Another option worthy of mention is MSI's Afterburner Android and IOS app. The Afterburner app is the first to support both major mobile operating systems. Afterburner functions very similarly to the Precision X 4.2.1 app, but unlike Precision X this version is WiFi only and requires a remote server to be installed in order for it to work.
The last feature I want to look at is Afterburner's video capture program, Predator. Predator offers a number of video and audio capture properties and includes H.264 hardware accelerated encoding as well. These H.264 encoding options include Intel QuickSync, NVIDIA NVENC, and AMD VCE. While NVIDIA's ShadowPlay and AMD's Gamer DVR utilize their respective encoders, Afterburner offers recording with the addition of Intel’s QuickSync. This may entice some users that have compatible Intel processors and want to take advantage of QuickSync’s better performance and/or to keep the load off their main GPU while recording.

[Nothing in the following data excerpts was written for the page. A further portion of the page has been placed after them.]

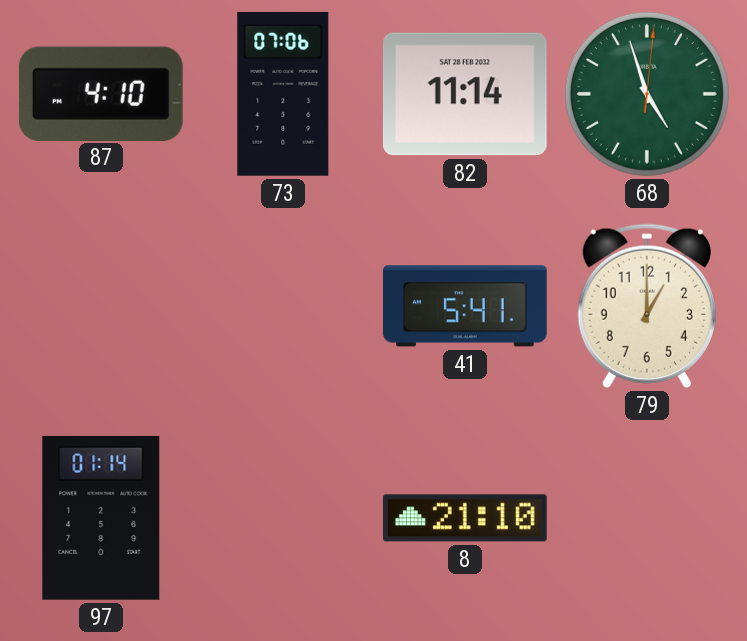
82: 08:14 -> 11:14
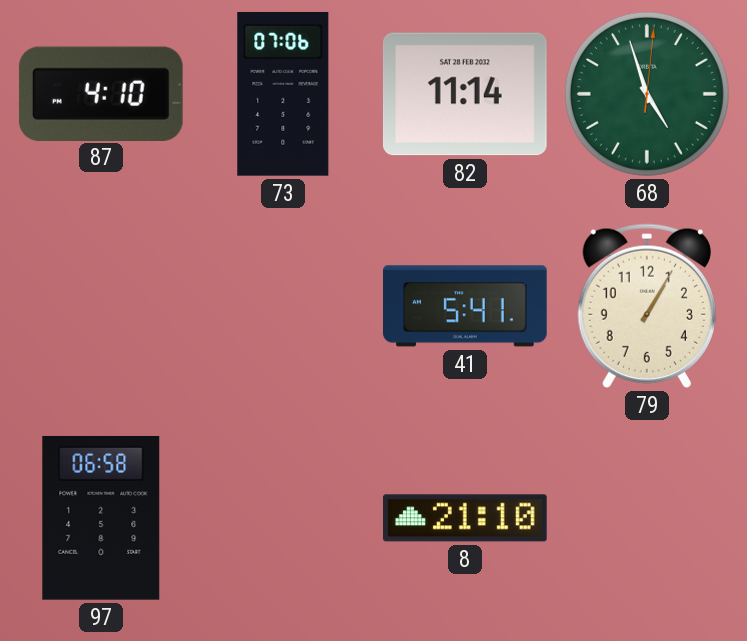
79: 1:00 -> 1:05
97: 01:14 -> 06:58
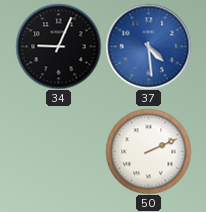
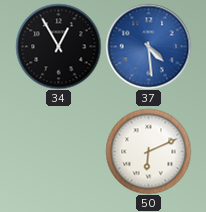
34: 9:04 -> 12:55
50: 2:11 -> 6:11
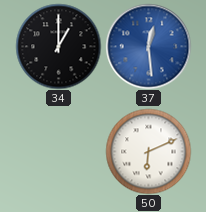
34: 12:55 -> 1:00
37: 4:29 -> 12:29
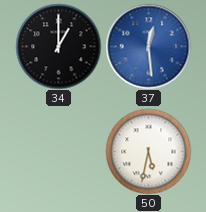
50: 6:11 -> 5:32
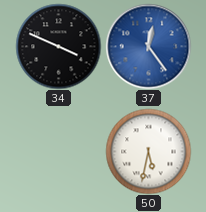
34: 1:00 -> 3:49
37: 12:29 -> 12:24
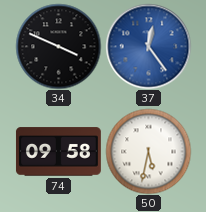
74: none -> 09:58
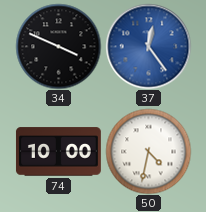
74: 09:58 -> 10:00
50: 5:32 -> 4:32
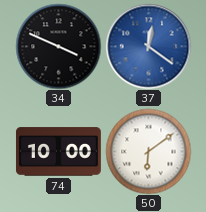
37: 12:24 -> 12:21
50: 4:32 -> 6:09
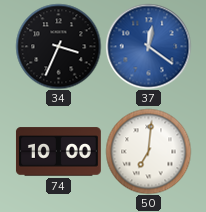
34: 3:49 -> 3:34
50: 6:09 -> 7:01
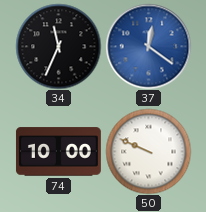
34: 3:34 -> 11:34
50: 7:01 -> 9:49
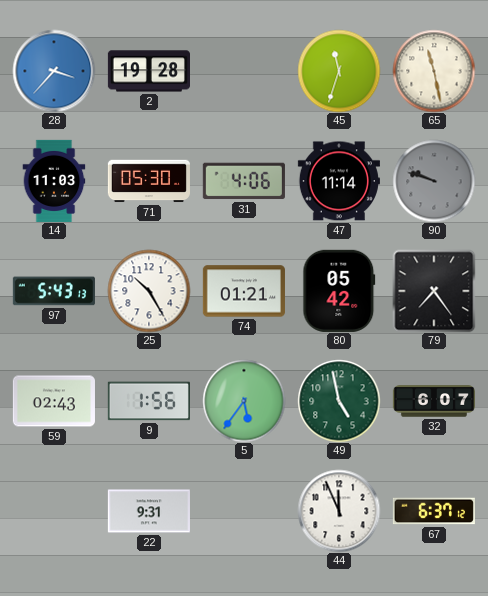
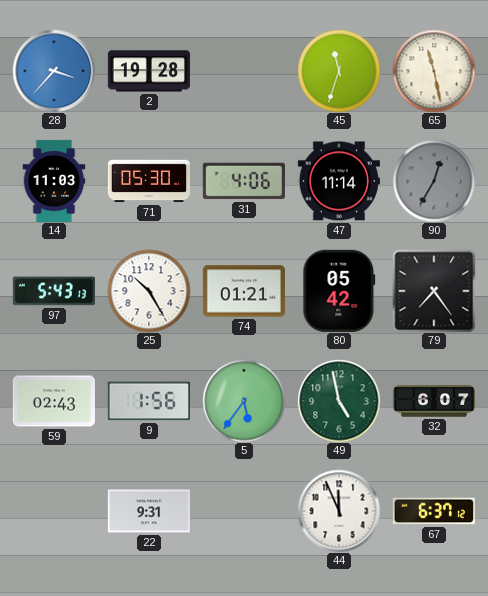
90: 9:48 -> 12:35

Other options include the ability to choose from different container formats such as AVI and MKV, modify video quality, and adjust recording frame rates. Predator also includes audio source capture properties for recording two independent audio tracks. While there are more feature rich video capture tools available, Predator offers some robust options, especially considering it's a free utility.
Wrapping things up, it's easy to see why there's a lot to like about MSI's Afterburner utility. It takes all of the complaints I had with previous utilities and addresses them one by one. Having all these features in a utility that works with both AMD and NVIDIA based graphics makes Afterburner the choice for many experienced overclockers, particularly overclockers not tied to one brand of video card. In addition, Afterburner is constantly being updated and adding new features quite regularly.
Finally, I can say the default skin looks rather bland compared to most of the utilities in our round-up, but that can easily be addressed by downloading a different skin. I do think that Afterburner may be too complex for the beginning overclocker, as its list of features and settings can be overwhelming at first, but overall Afterburner is the gold standard of overclocking utilities.